Esta localidad de Padornelo, formó parte de las propiedades de la Orden de San Juan de Jerusalén. De hecho, ellos fueron los responsables de su levantamiento al calor de la Iglesia. Aunque, siendo rigurosos, habría que detallar que la donación de Oveco Sánchez al obispo Gelmírez fue la que permitió destinar, posteriormente, estos terrenos a los usos hospitalarios de la Orden.
Antiguamente, los vecinos que tenían sus casas dentro de la feligresía de San Juan de Padornelo, pertenecían a la jurisdicción del Monasterio Convento de Santa María de la Real en O Cebreiro. En la actualidad, los tiempos del dominio de la institución eclesiástica han pasado a mejor vida, pero la localidad continúa englobada en el municipio de O Cebreiro, lo mismo que la ganadería vacuna sigue siendo su principal actividad económica.
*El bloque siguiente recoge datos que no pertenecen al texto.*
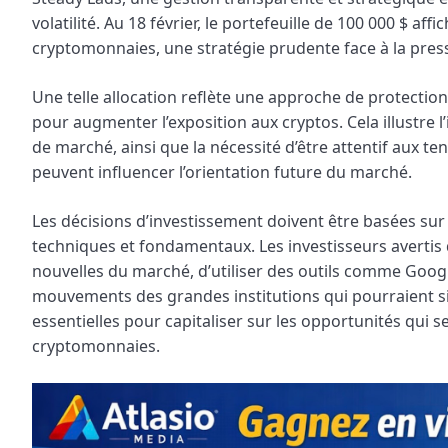
volatilité. Au 18 février, le portefeuille de 100 000 $ af
cryptomonnaies, une stratégie prudente face à la press
Une telle allocation reflète une approche de protectio
pour augmenter l’exposition aux cryptos. Cela illustre l
de marché, ainsi que la nécessité d’être attentif aux t
peuvent influencer l’orientation future du marché.
Les décisions d’investissement doivent être basées sur
techniques et fondamentaux. Les investisseurs avertis 
nouvelles du marché, d’utiliser des outils comme Google 
mouvements des grandes institutions qui pourraient sig
essentielles pour capitaliser sur les opportunités qui 
cryptomonnaies.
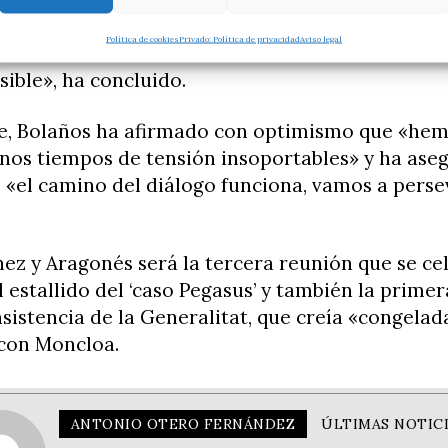
 necesario «dejar sin efecto las causas judicial
Política de cookies
Privado: Política de privacidad
Aviso legal
ritaria «antes de continuar nada». «Sin confian
sible», ha concluido.
te, Bolaños ha afirmado con optimismo que «he
nos tiempos de tensión insoportables» y ha aseg
 «el camino del diálogo funciona, vamos a perse
ez y Aragonés será la tercera reunión que se ce
 estallido del ‘caso Pegasus’ y también la primer
sistencia de la Generalitat, que creía «congelad
 con Moncloa.
ANTONIO OTERO FERNÁNDEZ
ÚLTIMAS NOTIC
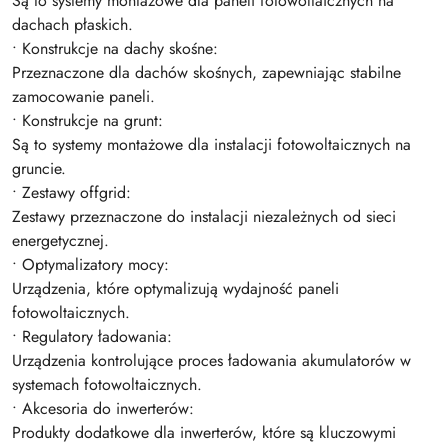
Są to systemy montażowe dla paneli fotowoltaicznych na
dachach płaskich.
• Konstrukcje na dachy skośne:
Przeznaczone dla dachów skośnych, zapewniając stabilne
zamocowanie paneli.
• Konstrukcje na grunt:
Są to systemy montażowe dla instalacji fotowoltaicznych na
gruncie.
• Zestawy offgrid:
Zestawy przeznaczone do instalacji niezależnych od sieci
energetycznej.
• Optymalizatory mocy:
Urządzenia, które optymalizują wydajność paneli
fotowoltaicznych.
• Regulatory ładowania:
Urządzenia kontrolujące proces ładowania akumulatorów w
systemach fotowoltaicznych.
• Akcesoria do inwerterów:
Produkty dodatkowe dla inwerterów, które są kluczowymi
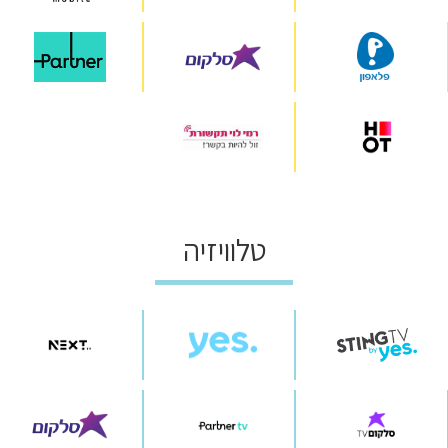
טלוויזיה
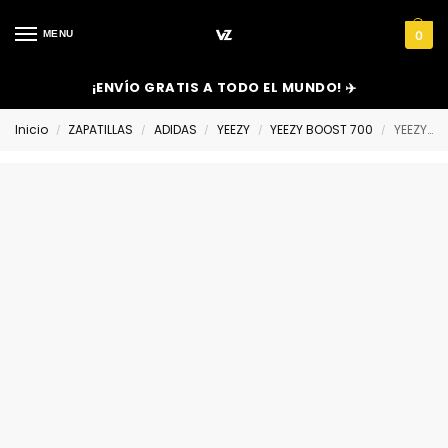
MENU
0
¡ENVÍO GRATIS A TODO EL MUNDO! ✈️
Inicio
ZAPATILLAS
ADIDAS
YEEZY
YEEZY BOOST 700
YEEZY BOOST 700 ‘FADED AZURE’
/
/
/
/
/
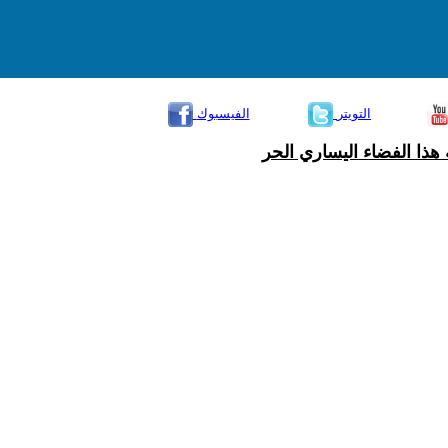
التويتر
الفيسبوك
هذا الفضاء اليساري الحر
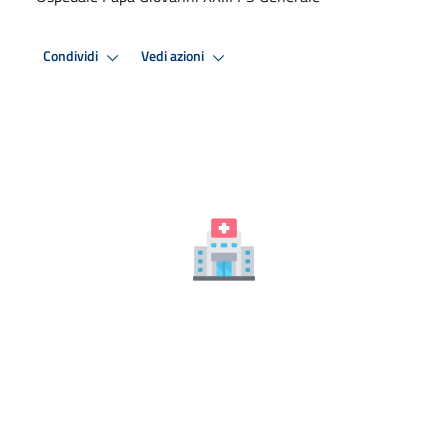
Condividi
Vedi azioni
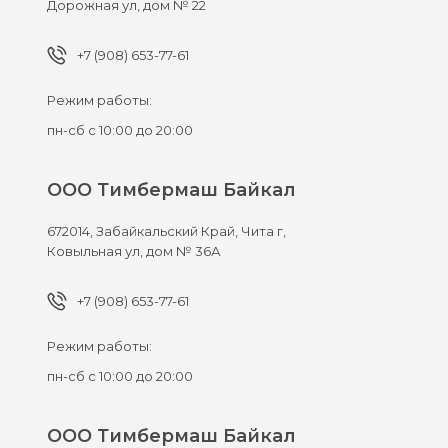
Дорожная ул, дом № 22
+7 (908) 653-77-61
Режим работы:
пн-сб с 10:00 до 20:00
ООО Тимбермаш Байкал
672014,
Забайкальский Край, Чита г,
Ковыльная ул, дом № 36А
+7 (908) 653-77-61
Режим работы:
пн-сб с 10:00 до 20:00
ООО Тимбермаш Байкал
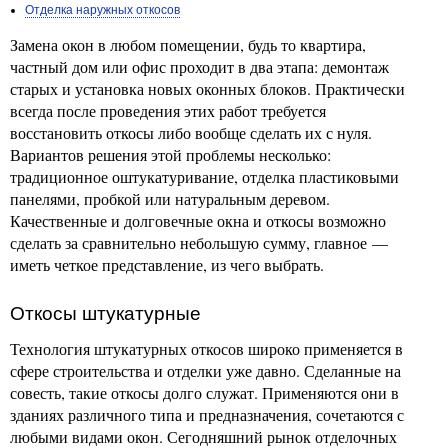
Отделка наружных откосов
Замена окон в любом помещении, будь то квартира,
частный дом или офис проходит в два этапа: демонтаж
старых и установка новых оконных блоков. Практически
всегда после проведения этих работ требуется
восстановить откосы либо вообще сделать их с нуля.
Вариантов решения этой проблемы несколько:
традиционное оштукатуривание, отделка пластиковыми
панелями, пробкой или натуральным деревом.
Качественные и долговечные окна и откосы возможно
сделать за сравнительно небольшую сумму, главное —
иметь четкое представление, из чего выбрать.
Откосы штукатурные
Технология штукатурных откосов широко применяется в
сфере строительства и отделки уже давно. Сделанные на
совесть, такие откосы долго служат. Применяются они в
зданиях различного типа и предназначения, сочетаются с
любыми видами окон. Сегодняшний рынок отделочных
El Alto do Poio, en cambio, no forma un núcleo poblacional como tal. Su cima, punto más alto del Camino en Galicia, como ya hemos resaltado, ha sido el lugar para el establecimiento de mesones y hostales desde los primeros días del surgimiento de la ruta jacobea. Hoy en día, se mantienen activos un par de establecimientos hosteleros muy solicitados por los peregrinos. Sin duda, el haber superado un tramo tan exigente, donde se pone a prueba la resistencia del peregrino, hace crecer el hambre y la sed de modo exponencial. La comida, la bebida, el descanso y las espectaculares vistas actúan de reconstituyentes para todos los que llegan. Pocas vitaminas hay tan poderosas como la satisfacción de ver la prueba que se ha superado. Al llegar al final todo parece más sencillo.
Los habitantes de localidades como Padornelo, Alto do Poio, Hospital da Condesa o Liñares, así como de otros puntos de montaña como este, contaban con la ventaja de un pacto real. El rey les concedía privilegios, como la exención del servicio militar, a cambio de mantener arreglados los caminos y posteados para la señalización cuando la nieve arreciaban. Se libraban así las arcas reales de ese gasto y aseguraban que hubiese un aliciente para mantener la vida de estos distantes poblados.